Babalola and Adetunmbi alerted authorities to Medicare fraud by the clinic they worked for. Federal authorities investigated and the clinics’ operators, the Sharmas, were indicted and pleaded guilty, accepting a criminal restitution obligation of over $40 million. United States ex rel Babalola v. Sharma, No. 13-20182 (Feb. 14, 2014). During the criminal proceedings, the whistleblowers filed a FCA suit against the Sharmas. The Sharmas asserted an interest in the restitution proceeds, arguing that it was an “alternate remedy” within the meaning of the FCA that would give them “the same rights in such proceeding as [they] would have had if the action had continued under this section.” The Fifth Circuit disagreed, finding that other Circuits’ authorities “implicitly recogniz[e] that a qui tam suit must be filed before there is an alternate remedy.” A dissent conceded that this reading of the FCA was correct, but called for Congressional intervention in situations like this where the plaintiffs “took the path of the Good Samaritan and without delay provided the government with the evidence needed to pursue the defrauders.”

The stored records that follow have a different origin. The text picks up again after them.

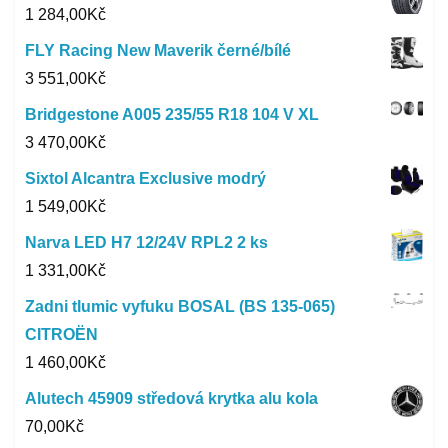
1 284,00
Kč
FLY Racing New Maverik černé/bílé
3 551,00
Kč
Bridgestone A005 235/55 R18 104 V XL
3 470,00
Kč
Sixtol Alcantra Exclusive modrý
1 549,00
Kč
Narva LED H7 12/24V RPL2 2 ks
1 331,00
Kč
Zadni tlumic vyfuku BOSAL (BS 135-065)
CITROËN
1 460,00
Kč
Alutech 45909 středová krytka alu kola
70,00
Kč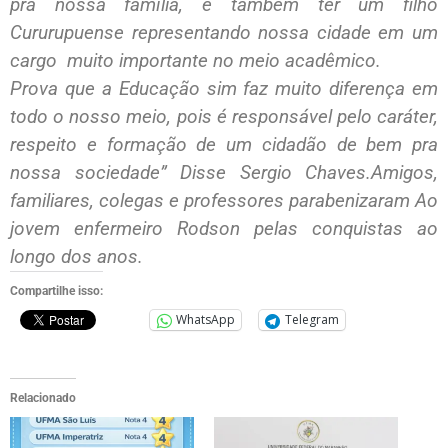
pra nossa família, e também ter um filho
Cururupuense representando nossa cidade em um
cargo muito importante no meio acadêmico.
Prova que a Educação sim faz muito diferença em
todo o nosso meio, pois é responsável pelo caráter,
respeito e formação de um cidadão de bem pra
nossa sociedade” Disse Sergio Chaves.Amigos,
familiares, colegas e professores parabenizaram Ao
jovem enfermeiro Rodson pelas conquistas ao
longo dos anos.
Compartilhe isso:
WhatsApp
Telegram
Relacionado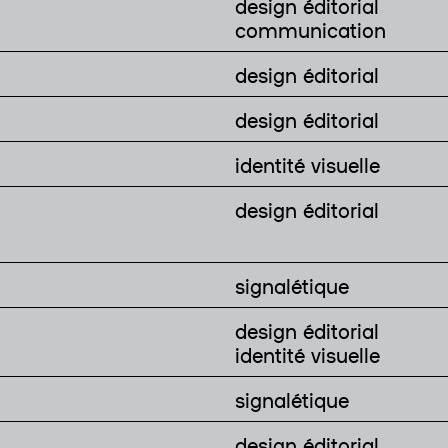
design éditorial
communication
design éditorial
design éditorial
identité visuelle
design éditorial
signalétique
design éditorial
identité visuelle
signalétique
design éditorial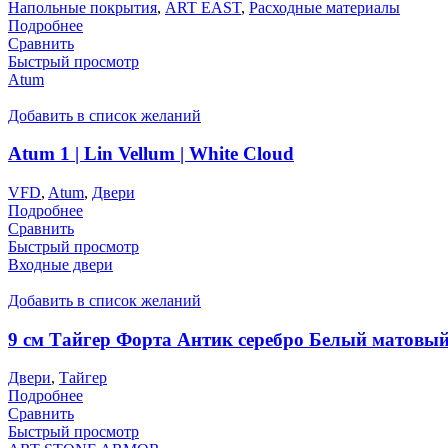
Напольные покрытия
,
ART EAST
,
Расходные материалы
Подробнее
Сравнить
Быстрый просмотр
Atum
Добавить в список желаний
Atum 1 | Lin Vellum | White Cloud
VFD
,
Atum
,
Двери
Подробнее
Сравнить
Быстрый просмотр
Входные двери
Добавить в список желаний
9 см Тайгер Форта Антик серебро Белый матовы
Двери
,
Тайгер
Подробнее
Сравнить
Быстрый просмотр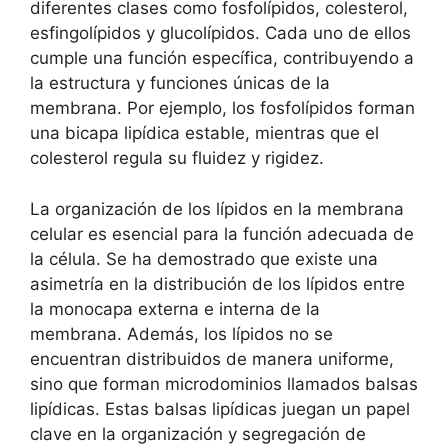
diferentes clases‍ como fosfolípidos, colesterol,
esfingolípidos y glucolípidos. Cada uno‍ de⁢ ellos
cumple una función específica, contribuyendo⁤ a
⁤la estructura y​ funciones únicas ⁣de la
membrana. Por ejemplo, los fosfolípidos forman
una ⁢bicapa lipídica estable, mientras que ⁢el
⁣colesterol regula su‌ fluidez y ⁤rigidez.
La organización⁤ de ‌los lípidos en la​ membrana
celular ‍es ⁢esencial para ⁣la ​función adecuada de
la célula. Se ha demostrado que ‌existe una
asimetría en ​la ⁢distribución‌ de los lípidos ​entre
‍la ⁤monocapa externa e ‍interna de la
‌membrana. Además, los​ lípidos⁤ no se
encuentran distribuidos de manera uniforme,
sino que forman ⁣microdominios llamados‌ balsas
lipídicas.⁣ Estas balsas ⁢lipídicas juegan un ‌papel
clave en ‌la organización​ y segregación de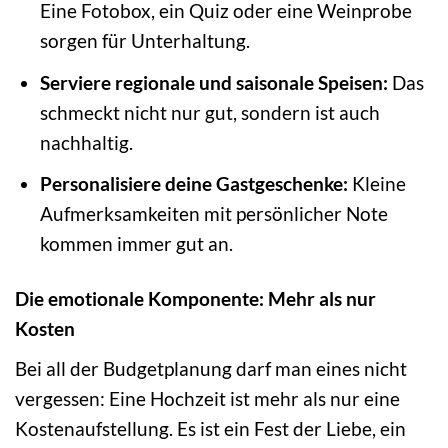
Eine Fotobox, ein Quiz oder eine Weinprobe
sorgen für Unterhaltung.
Serviere regionale und saisonale Speisen:
Das
schmeckt nicht nur gut, sondern ist auch
nachhaltig.
Personalisiere deine Gastgeschenke:
Kleine
Aufmerksamkeiten mit persönlicher Note
kommen immer gut an.
Die emotionale Komponente: Mehr als nur
Kosten
Bei all der Budgetplanung darf man eines nicht
vergessen: Eine Hochzeit ist mehr als nur eine
Kostenaufstellung. Es ist ein Fest der Liebe, ein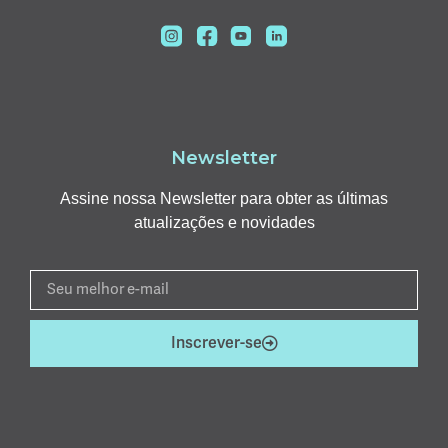
Newsletter
Assine nossa Newsletter para obter as últimas
atualizações e novidades
Inscrever-se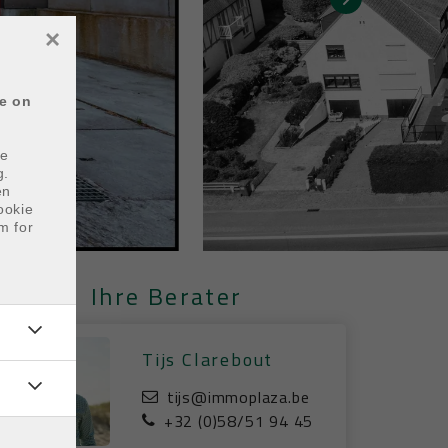
×
ce on
he
g.
en
ookie
m for
Ihre Berater
Tijs Clarebout
tijs@immoplaza.be
+32 (0)58/51 94 45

Two unpublished cases offer nuts-and-bolts insight on pleading requirements. A pro se copyright infringement complaint failed when the plaintiff “[d]id not plausibly allege that the defendants copied any original work of authorship by her.” Richards v. BP Exploration & Production, No. 12-30508 (April 3, 2013, unpublished). A qui tam suit under the False Claims Act failed to allege fraud with sufficient particularity. The Court noted that while Fed. R. Civ. P. 9(b) applies to FCA claims, its application there is “context specific and flexible,” and a plaintiff can plead with enough particularity “without including all the details of any single court-articulated standard–it depends on the elements of the claim in hand.” Nunnally v. West Calcasieu Cameron Hospital, No. 12-30656 (April 3, 2013, unpublished) (quoting United States ex rel. Grubbs v. Kanneganti, 565 F.3d 180, 189-90 (5th Cir. 2009)).

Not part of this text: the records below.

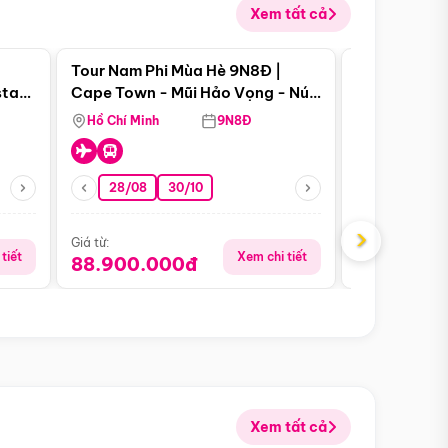
Xem tất cả
 bật
Điểm nổi bật
Tour Nam Phi Mùa Hè 9N8Đ |
Tour Mỹ Mùa
star
Cape Town - Mũi Hảo Vọng - Núi
Hoa Kỳ - Me
Bàn - Johannesburg - Pretoria -
Hồ Chí Minh
9N8Đ
Hồ Chí Minh
Safari - Lodge
28/08
30/10
29/08
›
Giá từ:
Giá từ:
tiết
Xem chi tiết
88.900.000đ
59.900.
Xem tất cả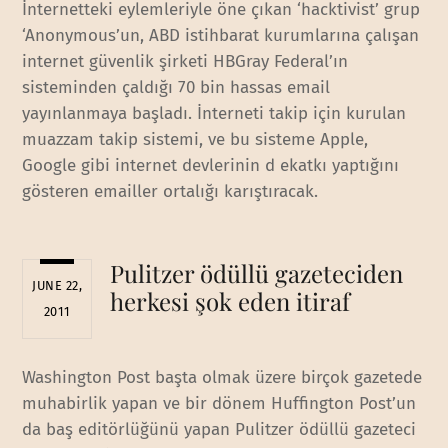
İnternetteki eylemleriyle öne çıkan ‘hacktivist’ grup
‘Anonymous’un, ABD istihbarat kurumlarına çalışan
internet güvenlik şirketi HBGray Federal’ın
sisteminden çaldığı 70 bin hassas email
yayınlanmaya başladı. İnterneti takip için kurulan
muazzam takip sistemi, ve bu sisteme Apple,
Google gibi internet devlerinin d ekatkı yaptığını
gösteren emailler ortalığı karıştıracak.
Pulitzer ödüllü gazeteciden
JUNE 22,
herkesi şok eden itiraf
2011
Washington Post başta olmak üzere birçok gazetede
muhabirlik yapan ve bir dönem Huffington Post’un
da baş editörlüğünü yapan Pulitzer ödüllü gazeteci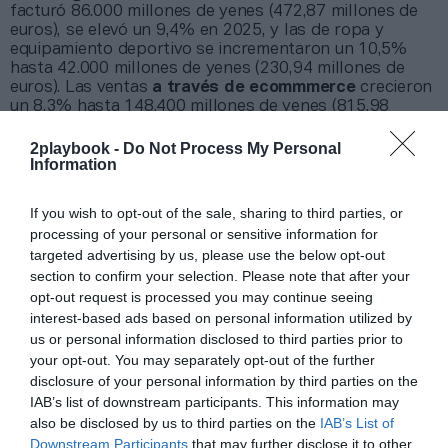
facturó 86.000 millones de yenes (472,87 millones de
euros), se elevó un 9,4% en 2025, y las de ropa y
equipamiento deportivo se incrementaron un 10,5%
hasta 42.000 millones de yenes (230,94 millones de
euros). Las ventas
a través de ecommmerce
crecieron
un 8,3% hasta 148.400 millones de yenes (815,98
millones de euros).
2playbook -
Do Not Process My Personal
De cara a
2026
, la compañía prevé
crecer un 17,2%
Information
hasta 950.000 millones de yenes (5.223 millones de
euros) y elevar ganancias en un 11,4% hasta 110
millones de yenes (604,8 millones de euros). “Para el
If you wish to opt-out of the sale, sharing to third parties, or
año fiscal 2026, nuestro objetivo es impulsar un
processing of your personal or sensitive information for
crecimiento rentable en todas las categorías,
targeted advertising by us, please use the below opt-out
especialmente liderado por running y el segmento
section to confirm your selection. Please note that after your
dedicado al deporte y estilo de vida”, ha señalado en un
opt-out request is processed you may continue seeing
comunicado.
interest-based ads based on personal information utilized by
us or personal information disclosed to third parties prior to
your opt-out. You may separately opt-out of the further
Sobre Intelligence 2P
disclosure of your personal information by third parties on the
Intelligence 2P
es la unidad de estrategia e
IAB’s list of downstream participants. This information may
inteligencia de mercado de 2Playbook, cuya plataforma
also be disclosed by us to third parties on the
IAB’s List of
de datos monitoriza en tiempo real el negocio de 60
Downstream Participants
that may further disclose it to other
clubes de LaLiga, Liga F y Primera Federación; 200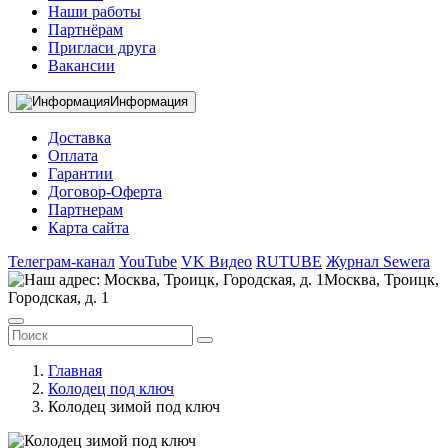
Наши работы
Партнёрам
Пригласи друга
Вакансии
Информация
Доставка
Оплата
Гарантии
Договор-Оферта
Партнерам
Карта сайта
Телеграм-канал
YouTube
VK Видео
RUTUBE
Журнал Sewera
Москва, Троицк,
Городская, д. 1
Главная
Колодец под ключ
Колодец зимой под ключ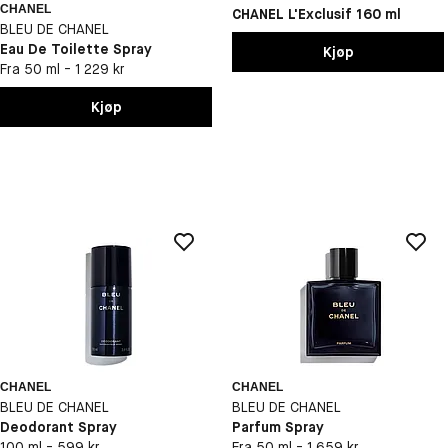
CHANEL
CHANEL L'Exclusif 160 ml
BLEU DE CHANEL
Eau De Toilette Spray
Kjøp
Fra 50 ml - 1 229 kr
Kjøp
CHANEL
CHANEL
BLEU DE CHANEL
BLEU DE CHANEL
Deodorant Spray
Parfum Spray
100 ml - 599 kr
Fra 50 ml - 1 659 kr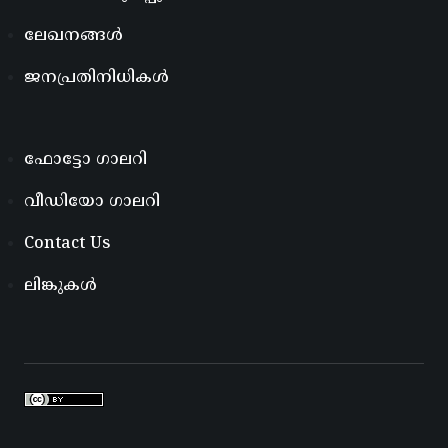
ലേഖനങ്ങൾ
ജനപ്രതിനിധികൾ
ഫോട്ടോ ഗാലറി
വീഡിയോ ഗാലറി
Contact Us
ലിങ്കുകൾ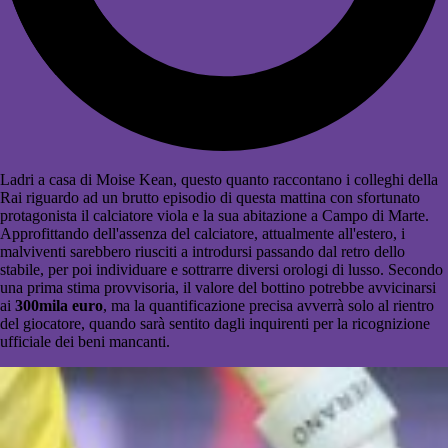
Ladri a casa di Moise Kean, questo quanto raccontano i colleghi della
Rai riguardo ad un brutto episodio di questa mattina con sfortunato
protagonista il calciatore viola e la sua abitazione a Campo di Marte.
Approfittando dell'assenza del calciatore, attualmente all'estero, i
malviventi sarebbero riusciti a introdursi passando dal retro dello
stabile, per poi individuare e sottrarre diversi orologi di lusso. Secondo
una prima stima provvisoria, il valore del bottino potrebbe avvicinarsi
ai
300mila euro
, ma la quantificazione precisa avverrà solo al rientro
del giocatore, quando sarà sentito dagli inquirenti per la ricognizione
ufficiale dei beni mancanti.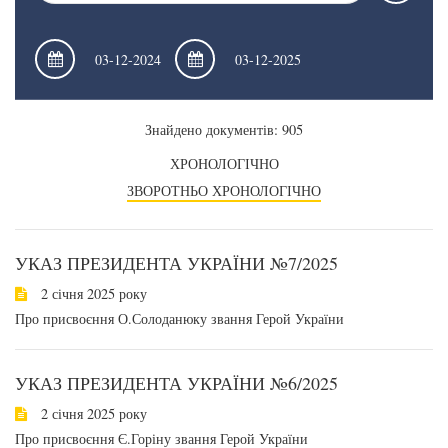
Знайдено документів: 905
ХРОНОЛОГІЧНО
ЗВОРОТНЬО ХРОНОЛОГІЧНО
УКАЗ ПРЕЗИДЕНТА УКРАЇНИ №7/2025
2 січня 2025 року
Про присвоєння О.Солоданюку звання Герой України
УКАЗ ПРЕЗИДЕНТА УКРАЇНИ №6/2025
2 січня 2025 року
Про присвоєння Є.Горіну звання Герой України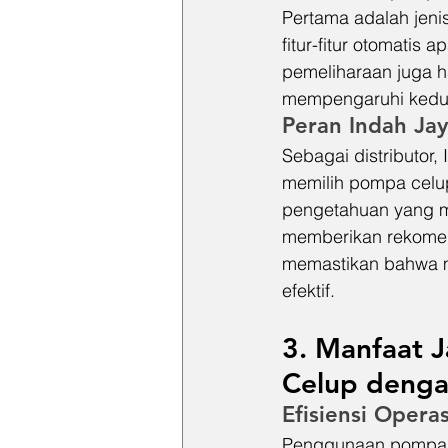
Pertama adalah jeni
fitur-fitur otomatis
pemeliharaan juga h
mempengaruhi kedua
Peran Indah Ja
Sebagai distributo
memilih pompa celup
pengetahuan yang m
memberikan rekomend
memastikan bahwa m
efektif.
3. Manfaat 
Celup denga
Efisiensi Opera
Penggunaan pompa ce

The case of Little v. Shell Exploration presented an issue of first impression — whether a federal employee, even one whose job is to investigate fraud, may bring a qui tam action under the False Claims Act. 690 F.3d 282 (5th Cir. 2012). After review of the statutory text, the Court sided with a majority of other Circuits that have addressed the issue and concluded that one may. The Court acknowledged the practical issue of “how to ensure employee fidelity to agency enforcement priorities in the face of personal monetary incentives,” but concluded that the government could address that issue with personnel guidelines and with its power to intervene and dismiss actions. The Court remanded for consideration of whether the “public disclosure” and “original source” aspects of the Act barred the specific claims raised by these relators — matters that could limit the scope of the first holding.
In Gonzalez v. Fresnius Medical Care, the Court affirmed a JNOV on claims under the False Claims Act. Nos. 10-50413, 10-51171 (July 30, 2012). The Court agreed with the district court’s conclusion that the plaintiff had not shown a wrongful patient referral scheme, noting that the number of referred patients stayed the same over time, whether or not the alleged conspiracy was in place. Id. at 8. The Court also agreed that a line of cases about claims “tainted by fraud” was limited to the fraudulent inducement context. Id. at 9-11. Finally, the Court affirmed a sanctions award under 28 USC § 1927 based on the plaintiff’s changing testimony on whether she was asked to cover up the alleged scheme, noting differences between the deposition, the errata sheet afterwards, and then trial testimony. Id. at 13-16.